Not only was Howe determined to ease the pain of detention; he was also willing to reconsider deportation orders. He sent a team of female social workers to investigate some of the cases. Howe believed that “the great majority of women were casual offenders who would not have been arrested under ordinary circumstances. In many instances their misfortunes were the result of ignorance, almost always of poverty.” In his autobiography, he mentions the case of an immigrant named Sarah, who lived in St. Louis and whose drunken husband abandoned her and her infant. In despair, Sarah sold herself to a man on the street, was arrested, and sent to Ellis Island to be deported.

Alice Gouree was not a prostitute, but she still encountered problems at Ellis Island. Having lived in New York since 1906, the thirtyone-year-old Frenchwoman returned to New York from France the same day that Congress declared war on Germany. Gouree was preceded upon her arrival by an anonymous letter to Ellis Island warning officials that she had had an affair with a married man.

Thanks to the letter, Gouree was detained at Ellis Island and questioned about her sexual past. She admitted to having had sexual relations with the man and that he had paid for her apartment, although she claimed not to know he was married. She also admitted to an affair with another man years earlier who had also paid her rent, as well as a third relationship with another married man. After her hearing, the board ordered Alice excluded as an immoral woman. With deportations suspended until the end of the war, Howe was not interested in keeping Alice detained indefinitely and advised that she be admitted. His superiors in Washington ruled against Howe, calling Gouree a “self-confessed courtesan with very warped ideas of moral uprightness,” and ordered her detained until she could be deported. However, the number two person in the Labor Department, Louis Post, agreed with Howe and ordered Alice paroled to her sister.

But Gouree was not free from the long arm of immigration officials. Investigators monitored her situation, reporting that she had worked as a maid in a hotel after her release from Ellis Island, but that she was fired after a few months for improper behavior with a married waiter named Muhlenberg, who had left his wife and three children to live with Gouree. Seven months later, Gouree was back at Ellis Island to answer for her sexual promiscuity. She admitted to the affair with Muhlenberg, but said she believed he was going to leave his wife to marry her.

In tune with the anti-German hysteria sweeping the country and faced with deportation back to France because of the affair, Gouree told officials that she broke up with Muhlenberg not because he was married and wouldn’t leave his wife, but because he was German. She also informed officials that she believed that Muhlenberg, a German citizen, had not properly registered with the government as an enemy alien. The newly patriotic Gouree begged officials to allow her to stay, admitting her mistake and saying that she had found another job as a maid for a Park Avenue matron.
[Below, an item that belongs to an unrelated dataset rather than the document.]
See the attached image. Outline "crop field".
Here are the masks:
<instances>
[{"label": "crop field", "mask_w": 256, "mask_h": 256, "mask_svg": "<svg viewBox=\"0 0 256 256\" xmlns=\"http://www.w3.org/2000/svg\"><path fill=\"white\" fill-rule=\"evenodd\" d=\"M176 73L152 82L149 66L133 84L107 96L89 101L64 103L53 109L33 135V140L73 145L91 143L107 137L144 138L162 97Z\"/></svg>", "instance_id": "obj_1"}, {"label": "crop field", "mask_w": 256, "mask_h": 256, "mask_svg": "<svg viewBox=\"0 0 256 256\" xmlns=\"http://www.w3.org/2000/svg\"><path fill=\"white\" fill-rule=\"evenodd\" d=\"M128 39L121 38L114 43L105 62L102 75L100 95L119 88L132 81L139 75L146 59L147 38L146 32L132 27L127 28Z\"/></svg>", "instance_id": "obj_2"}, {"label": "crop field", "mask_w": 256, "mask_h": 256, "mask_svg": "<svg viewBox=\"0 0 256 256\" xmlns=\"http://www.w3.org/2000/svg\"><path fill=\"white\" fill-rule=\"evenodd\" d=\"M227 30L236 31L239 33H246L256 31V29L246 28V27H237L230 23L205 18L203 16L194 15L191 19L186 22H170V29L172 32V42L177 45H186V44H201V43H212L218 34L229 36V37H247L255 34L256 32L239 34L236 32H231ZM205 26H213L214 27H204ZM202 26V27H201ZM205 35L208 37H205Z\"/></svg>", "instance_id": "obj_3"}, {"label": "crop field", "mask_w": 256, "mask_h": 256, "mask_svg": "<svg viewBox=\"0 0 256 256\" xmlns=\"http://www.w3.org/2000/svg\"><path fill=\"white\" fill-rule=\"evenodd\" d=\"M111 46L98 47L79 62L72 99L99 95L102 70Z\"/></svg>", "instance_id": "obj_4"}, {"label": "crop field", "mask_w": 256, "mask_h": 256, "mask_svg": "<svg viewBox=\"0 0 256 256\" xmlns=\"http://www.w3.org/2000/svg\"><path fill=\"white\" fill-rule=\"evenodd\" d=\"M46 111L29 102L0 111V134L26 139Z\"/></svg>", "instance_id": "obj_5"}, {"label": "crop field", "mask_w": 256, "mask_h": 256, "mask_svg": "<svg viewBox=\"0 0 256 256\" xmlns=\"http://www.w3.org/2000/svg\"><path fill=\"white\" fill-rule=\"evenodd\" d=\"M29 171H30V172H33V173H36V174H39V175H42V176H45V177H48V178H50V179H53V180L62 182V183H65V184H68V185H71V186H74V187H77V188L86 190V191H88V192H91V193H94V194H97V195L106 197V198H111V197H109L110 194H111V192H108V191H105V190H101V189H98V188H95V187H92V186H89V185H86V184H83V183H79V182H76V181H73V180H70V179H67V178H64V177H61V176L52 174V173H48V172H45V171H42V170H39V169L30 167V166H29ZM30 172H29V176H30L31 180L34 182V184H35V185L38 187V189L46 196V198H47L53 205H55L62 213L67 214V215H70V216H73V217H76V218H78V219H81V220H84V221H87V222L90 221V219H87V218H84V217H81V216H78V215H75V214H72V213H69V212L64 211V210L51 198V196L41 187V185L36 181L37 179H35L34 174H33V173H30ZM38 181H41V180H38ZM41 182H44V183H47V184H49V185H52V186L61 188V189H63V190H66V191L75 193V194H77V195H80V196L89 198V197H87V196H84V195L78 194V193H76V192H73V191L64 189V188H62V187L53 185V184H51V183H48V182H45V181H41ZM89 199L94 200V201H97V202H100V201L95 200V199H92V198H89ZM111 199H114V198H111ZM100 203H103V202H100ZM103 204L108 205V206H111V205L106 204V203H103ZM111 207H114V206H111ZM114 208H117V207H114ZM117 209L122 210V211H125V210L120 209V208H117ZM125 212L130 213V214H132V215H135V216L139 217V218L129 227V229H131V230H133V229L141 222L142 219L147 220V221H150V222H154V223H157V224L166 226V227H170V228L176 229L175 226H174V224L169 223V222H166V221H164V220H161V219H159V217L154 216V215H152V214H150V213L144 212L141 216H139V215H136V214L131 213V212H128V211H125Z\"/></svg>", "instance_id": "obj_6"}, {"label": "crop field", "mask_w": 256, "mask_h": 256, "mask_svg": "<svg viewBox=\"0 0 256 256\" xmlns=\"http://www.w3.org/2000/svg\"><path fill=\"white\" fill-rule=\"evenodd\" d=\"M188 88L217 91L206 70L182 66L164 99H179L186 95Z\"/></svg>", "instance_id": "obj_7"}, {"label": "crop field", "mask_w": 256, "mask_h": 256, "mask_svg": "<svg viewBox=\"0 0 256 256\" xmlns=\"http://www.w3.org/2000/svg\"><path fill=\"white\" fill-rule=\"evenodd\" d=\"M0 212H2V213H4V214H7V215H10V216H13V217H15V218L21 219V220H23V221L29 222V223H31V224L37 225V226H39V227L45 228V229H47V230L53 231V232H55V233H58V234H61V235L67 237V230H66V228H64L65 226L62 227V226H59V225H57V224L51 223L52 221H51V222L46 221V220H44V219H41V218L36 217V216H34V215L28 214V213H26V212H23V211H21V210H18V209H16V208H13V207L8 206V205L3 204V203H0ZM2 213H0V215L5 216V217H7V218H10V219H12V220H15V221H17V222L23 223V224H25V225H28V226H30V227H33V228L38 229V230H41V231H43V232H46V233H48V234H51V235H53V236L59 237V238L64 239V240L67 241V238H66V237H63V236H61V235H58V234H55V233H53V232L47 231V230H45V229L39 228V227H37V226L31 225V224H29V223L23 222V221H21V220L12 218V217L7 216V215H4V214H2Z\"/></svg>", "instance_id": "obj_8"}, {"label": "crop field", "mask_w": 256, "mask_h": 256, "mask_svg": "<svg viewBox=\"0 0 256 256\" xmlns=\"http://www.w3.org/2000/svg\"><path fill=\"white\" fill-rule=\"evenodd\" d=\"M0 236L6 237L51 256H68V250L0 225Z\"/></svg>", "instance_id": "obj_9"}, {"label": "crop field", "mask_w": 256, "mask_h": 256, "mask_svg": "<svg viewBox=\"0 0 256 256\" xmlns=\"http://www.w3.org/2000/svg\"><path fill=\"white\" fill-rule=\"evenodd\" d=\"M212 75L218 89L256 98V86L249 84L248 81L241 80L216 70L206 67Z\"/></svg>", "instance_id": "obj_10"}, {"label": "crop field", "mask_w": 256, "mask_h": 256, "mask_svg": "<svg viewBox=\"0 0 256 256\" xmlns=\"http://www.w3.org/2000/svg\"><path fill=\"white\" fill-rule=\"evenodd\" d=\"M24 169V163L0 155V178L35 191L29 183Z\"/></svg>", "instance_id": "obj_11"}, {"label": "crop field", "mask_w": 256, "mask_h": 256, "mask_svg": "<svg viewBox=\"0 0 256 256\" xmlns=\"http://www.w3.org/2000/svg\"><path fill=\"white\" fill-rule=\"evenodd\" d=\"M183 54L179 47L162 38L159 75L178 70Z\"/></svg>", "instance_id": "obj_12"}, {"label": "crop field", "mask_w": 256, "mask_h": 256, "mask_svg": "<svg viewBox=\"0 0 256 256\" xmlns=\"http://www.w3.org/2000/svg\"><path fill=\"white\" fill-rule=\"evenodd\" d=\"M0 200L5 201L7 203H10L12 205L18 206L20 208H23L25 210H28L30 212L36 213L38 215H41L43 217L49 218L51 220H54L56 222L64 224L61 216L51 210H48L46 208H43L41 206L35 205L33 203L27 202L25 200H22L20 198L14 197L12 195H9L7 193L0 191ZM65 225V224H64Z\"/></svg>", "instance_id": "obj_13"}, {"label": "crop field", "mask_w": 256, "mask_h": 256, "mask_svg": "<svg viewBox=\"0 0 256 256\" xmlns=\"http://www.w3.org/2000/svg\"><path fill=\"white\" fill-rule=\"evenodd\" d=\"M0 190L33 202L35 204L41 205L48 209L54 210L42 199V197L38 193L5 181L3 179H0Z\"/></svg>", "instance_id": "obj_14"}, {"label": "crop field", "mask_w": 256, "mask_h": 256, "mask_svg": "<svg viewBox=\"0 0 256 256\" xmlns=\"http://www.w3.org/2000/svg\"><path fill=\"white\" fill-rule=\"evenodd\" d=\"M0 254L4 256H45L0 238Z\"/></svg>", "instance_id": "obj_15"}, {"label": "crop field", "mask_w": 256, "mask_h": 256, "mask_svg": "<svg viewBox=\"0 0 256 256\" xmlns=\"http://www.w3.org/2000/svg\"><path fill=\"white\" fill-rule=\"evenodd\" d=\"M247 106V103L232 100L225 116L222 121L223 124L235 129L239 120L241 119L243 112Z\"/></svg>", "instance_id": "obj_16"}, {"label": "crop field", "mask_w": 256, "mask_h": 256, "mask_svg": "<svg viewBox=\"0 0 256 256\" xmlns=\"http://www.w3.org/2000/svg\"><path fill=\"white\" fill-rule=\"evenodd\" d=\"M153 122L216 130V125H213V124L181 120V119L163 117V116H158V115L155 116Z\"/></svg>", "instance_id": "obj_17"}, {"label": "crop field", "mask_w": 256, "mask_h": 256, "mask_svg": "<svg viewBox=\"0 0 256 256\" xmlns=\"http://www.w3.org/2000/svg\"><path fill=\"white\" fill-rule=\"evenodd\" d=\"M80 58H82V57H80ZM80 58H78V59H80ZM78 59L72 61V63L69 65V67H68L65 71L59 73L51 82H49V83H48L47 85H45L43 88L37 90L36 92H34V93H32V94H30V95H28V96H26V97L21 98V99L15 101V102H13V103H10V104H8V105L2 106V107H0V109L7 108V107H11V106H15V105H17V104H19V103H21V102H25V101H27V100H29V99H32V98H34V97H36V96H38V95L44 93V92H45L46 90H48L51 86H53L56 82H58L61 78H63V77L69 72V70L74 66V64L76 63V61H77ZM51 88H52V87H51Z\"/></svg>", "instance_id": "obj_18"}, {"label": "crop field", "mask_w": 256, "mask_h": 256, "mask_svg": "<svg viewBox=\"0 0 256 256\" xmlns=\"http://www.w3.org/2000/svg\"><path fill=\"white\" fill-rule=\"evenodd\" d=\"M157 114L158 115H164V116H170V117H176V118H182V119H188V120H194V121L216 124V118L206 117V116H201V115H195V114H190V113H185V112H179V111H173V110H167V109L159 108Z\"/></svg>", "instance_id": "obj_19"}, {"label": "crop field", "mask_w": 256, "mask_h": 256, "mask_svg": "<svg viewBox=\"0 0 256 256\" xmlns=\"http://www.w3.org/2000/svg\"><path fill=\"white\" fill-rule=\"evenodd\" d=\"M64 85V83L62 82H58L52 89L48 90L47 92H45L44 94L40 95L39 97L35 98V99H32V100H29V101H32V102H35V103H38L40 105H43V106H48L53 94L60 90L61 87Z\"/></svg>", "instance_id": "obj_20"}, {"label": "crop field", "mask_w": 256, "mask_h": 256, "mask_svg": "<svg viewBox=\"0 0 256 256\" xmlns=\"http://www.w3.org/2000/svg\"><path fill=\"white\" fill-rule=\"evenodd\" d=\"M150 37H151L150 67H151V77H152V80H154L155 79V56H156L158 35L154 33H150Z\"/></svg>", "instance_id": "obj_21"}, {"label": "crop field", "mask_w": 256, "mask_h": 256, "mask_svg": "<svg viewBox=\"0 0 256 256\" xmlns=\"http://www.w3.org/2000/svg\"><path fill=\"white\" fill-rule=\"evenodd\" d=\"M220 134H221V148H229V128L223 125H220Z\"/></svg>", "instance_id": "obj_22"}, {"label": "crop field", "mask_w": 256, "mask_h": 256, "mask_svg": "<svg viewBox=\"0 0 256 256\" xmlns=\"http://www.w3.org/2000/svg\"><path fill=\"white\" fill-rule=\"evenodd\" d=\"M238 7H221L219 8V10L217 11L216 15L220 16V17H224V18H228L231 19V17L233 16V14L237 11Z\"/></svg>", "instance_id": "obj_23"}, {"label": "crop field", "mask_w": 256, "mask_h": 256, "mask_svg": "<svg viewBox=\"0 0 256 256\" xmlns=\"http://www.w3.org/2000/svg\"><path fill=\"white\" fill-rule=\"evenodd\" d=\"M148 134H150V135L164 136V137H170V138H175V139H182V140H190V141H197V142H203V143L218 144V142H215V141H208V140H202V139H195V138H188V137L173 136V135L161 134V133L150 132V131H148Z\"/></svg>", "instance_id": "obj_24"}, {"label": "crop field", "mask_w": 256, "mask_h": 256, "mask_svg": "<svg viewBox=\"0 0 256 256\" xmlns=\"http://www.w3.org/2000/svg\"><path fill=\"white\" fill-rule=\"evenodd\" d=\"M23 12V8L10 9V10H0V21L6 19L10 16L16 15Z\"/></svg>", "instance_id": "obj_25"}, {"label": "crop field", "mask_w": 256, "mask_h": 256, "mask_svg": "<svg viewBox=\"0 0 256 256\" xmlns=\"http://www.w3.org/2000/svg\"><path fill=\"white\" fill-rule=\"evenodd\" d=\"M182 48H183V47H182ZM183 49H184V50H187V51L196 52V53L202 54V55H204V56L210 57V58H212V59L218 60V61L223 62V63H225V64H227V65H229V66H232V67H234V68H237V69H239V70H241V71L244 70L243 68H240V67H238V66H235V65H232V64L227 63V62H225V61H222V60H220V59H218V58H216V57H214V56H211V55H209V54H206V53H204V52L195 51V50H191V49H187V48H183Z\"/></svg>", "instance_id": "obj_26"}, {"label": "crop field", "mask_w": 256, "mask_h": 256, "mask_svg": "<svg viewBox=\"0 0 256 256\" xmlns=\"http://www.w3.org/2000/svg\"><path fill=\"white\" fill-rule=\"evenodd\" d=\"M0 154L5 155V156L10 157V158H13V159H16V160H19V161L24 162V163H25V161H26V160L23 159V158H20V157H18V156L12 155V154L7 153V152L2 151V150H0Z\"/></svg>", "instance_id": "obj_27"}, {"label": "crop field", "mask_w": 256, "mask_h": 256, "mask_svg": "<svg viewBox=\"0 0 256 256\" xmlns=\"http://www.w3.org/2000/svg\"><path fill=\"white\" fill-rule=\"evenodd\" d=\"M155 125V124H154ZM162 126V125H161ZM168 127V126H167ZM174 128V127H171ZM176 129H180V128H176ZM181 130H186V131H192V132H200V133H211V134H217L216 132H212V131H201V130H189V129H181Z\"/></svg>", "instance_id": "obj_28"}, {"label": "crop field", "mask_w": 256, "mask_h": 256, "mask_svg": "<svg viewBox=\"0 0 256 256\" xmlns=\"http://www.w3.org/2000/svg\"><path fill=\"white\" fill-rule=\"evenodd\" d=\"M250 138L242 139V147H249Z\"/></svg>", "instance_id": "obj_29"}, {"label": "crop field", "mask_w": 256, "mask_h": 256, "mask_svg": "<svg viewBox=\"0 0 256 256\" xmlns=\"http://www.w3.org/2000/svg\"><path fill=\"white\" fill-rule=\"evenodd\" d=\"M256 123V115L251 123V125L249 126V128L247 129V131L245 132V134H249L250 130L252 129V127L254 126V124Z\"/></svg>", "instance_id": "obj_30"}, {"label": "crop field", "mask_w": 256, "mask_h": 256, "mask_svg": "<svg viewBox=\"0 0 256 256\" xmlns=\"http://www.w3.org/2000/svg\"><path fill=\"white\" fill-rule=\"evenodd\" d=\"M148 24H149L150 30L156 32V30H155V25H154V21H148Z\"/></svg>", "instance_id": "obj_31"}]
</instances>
When it looked as if patriotic, anti-German appeals were not going to win her the right to stay in America, Gouree lashed out. “I have done nothing wrong and was brought back to Ellis Island for no good reason,” she said. “Why should I be kept here?” One can only imagine Gouree’s humiliation at having to discuss her sex life in front of male authorities. It was all too much. Although she was released on bond again in February 1918, she told officials that when the war was over, she would return to France at her own expense. “This sort of treatment will make a bad woman out of any good woman,” Gouree wrote. In 1919, when officials sought Alice’s deportation, they were informed that she had already kept her promise and left America.